═══ Excerpted passage ═══

This research proposes that the explicit incorporation of spatial thinking into teacher preparation programs is an effective and efficient way to foster and develop a spatially literate populace. The major objective of this study was to examine the effect of explicit instruction in spatial thinking on the development of preservice teachers' knowledge, skills, and dispositions toward teaching it.

A one-day workshop - Teaching Spatial Thinking with Geography - for preservice geography teachers was developed as the intervention of this study. The primary focus of the workshop was to provide an explicit opportunity to learn about spatial thinking and to practice skills required to incorporate spatial thinking into participants' classrooms. Three assessments were used to examine changes in participants' knowledge, skills, and dispositions, before and after the workshop: the spatial concepts test, the teaching spatial thinking disposition survey, and participant-produced lesson plans. Individual interviews were conducted to obtain a deeper understanding of participants' learning experiences during the workshop. A mixed-method research design was adopted in which both quantitative and qualitative methods were used to offset the weaknesses inherent within one method with the strengths of the other.

═══

:: Things to do ::
[1] Retype the passage on spatial thinking in teacher preparation, everything from "This research proposes" down to "toward teaching it.".
[2] According to the passage on spatial thinking in teacher preparation, which three assessments were used to examine changes in participants before and after the workshop?
[3] Proceed with the passage on spatial thinking in teacher preparation, picking up after its final sentence.

═══ Information ═══

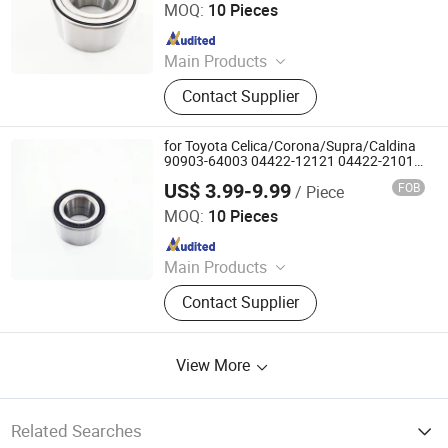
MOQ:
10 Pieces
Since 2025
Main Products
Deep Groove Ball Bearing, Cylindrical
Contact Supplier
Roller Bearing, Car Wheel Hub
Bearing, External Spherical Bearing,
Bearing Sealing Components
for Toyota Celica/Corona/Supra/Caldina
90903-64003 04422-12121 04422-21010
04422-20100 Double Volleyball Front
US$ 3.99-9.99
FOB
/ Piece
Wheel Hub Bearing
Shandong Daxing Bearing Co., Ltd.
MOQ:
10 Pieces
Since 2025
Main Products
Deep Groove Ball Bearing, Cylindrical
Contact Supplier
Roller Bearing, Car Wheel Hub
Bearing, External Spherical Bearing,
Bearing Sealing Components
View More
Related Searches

═══

:: Set of answers ::
[1]
This research proposes that the explicit incorporation of spatial thinking into teacher preparation programs is an effective and efficient way to foster and develop a spatially literate populace. The major objective of this study was to examine the effect of explicit instruction in spatial thinking on the development of preservice teachers' knowledge, skills, and dispositions toward teaching it.

[2] The spatial concepts test, the teaching spatial thinking disposition survey, and participant-produced lesson plans.

[3]
The major findings of this study include: 1) explicit instruction about spatial concepts is necessary to the development of preservice teachers' knowledge required for teaching spatial thinking through geography; 2) the skills development required to teach spatial thinking should be approached as the development of pedagogical content knowledge; 3) dispositions toward teaching spatial thinking should be differentiated from dispositions toward teaching general thinking skills; 4) although explicit instruction about teaching spatial thinking contributed substantially to the preservice teachers' acquisition of knowledge and skills and the development of positive dispositions toward teaching spatial, each of these components develops at a different rate but affect each other; and 5) a promising approach to the development of preservice teachers' pedagogical content knowledge would be to offer geography education courses, not general geography or methods courses, in which the focus is explicitly on teaching geography with an emphasis on spatial thinking.